- Opening Delimiter -

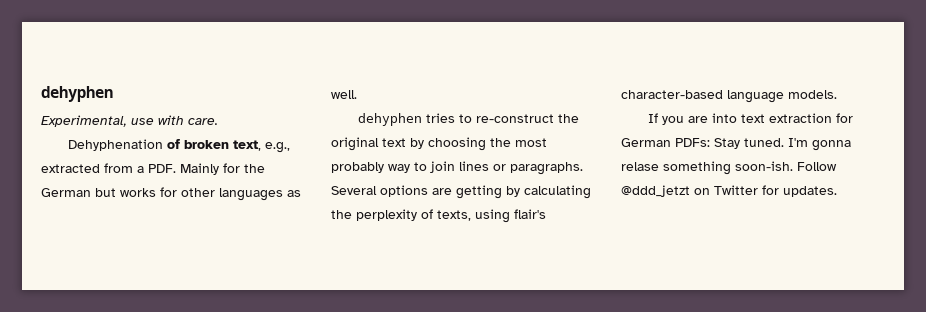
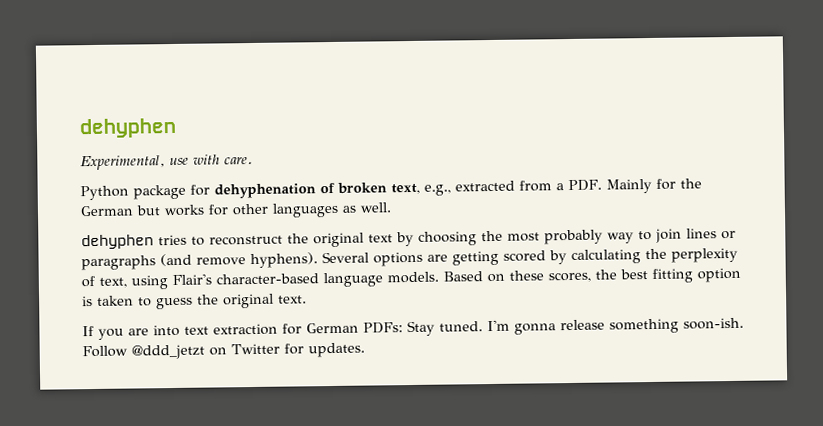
[67,139,163,151] Dehyphenation -> [80,183,316,201] Python package for dehyphenation
[475,114,554,123] re-construct -> [209,235,283,246] reconstruct
[510,162,583,175] paragraphs. -> [81,252,318,271] paragraphs (and remove hyphens).
(502, 192) none -> [503,250,546,262] scored
[437,209,546,223] texts, using flair's -> [99,273,212,290] text, using Flair's
(837, 94) none -> [443,267,741,283] [82,293,307,310] Based on these scores, the best fitting option is taken to guess the original text.
[621,162,659,171] relase -> [560,319,605,331] release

- Closing Delimiter -

#### AIM OF THE TASK:
Repeat the data word for word. Skip the pictures.

#### RESULT BELOW:
[67,139,163,151] Dehyphenation -> [80,183,316,201] Python package for dehyphenation
[475,114,554,123] re-construct -> [209,235,283,246] reconstruct
[510,162,583,175] paragraphs. -> [81,252,318,271] paragraphs (and remove hyphens).
(502, 192) none -> [503,250,546,262] scored
[437,209,546,223] texts, using flair's -> [99,273,212,290] text, using Flair's
(837, 94) none -> [443,267,741,283] [82,293,307,310] Based on these scores, the best fitting option is taken to guess the original text.
[621,162,659,171] relase -> [560,319,605,331] release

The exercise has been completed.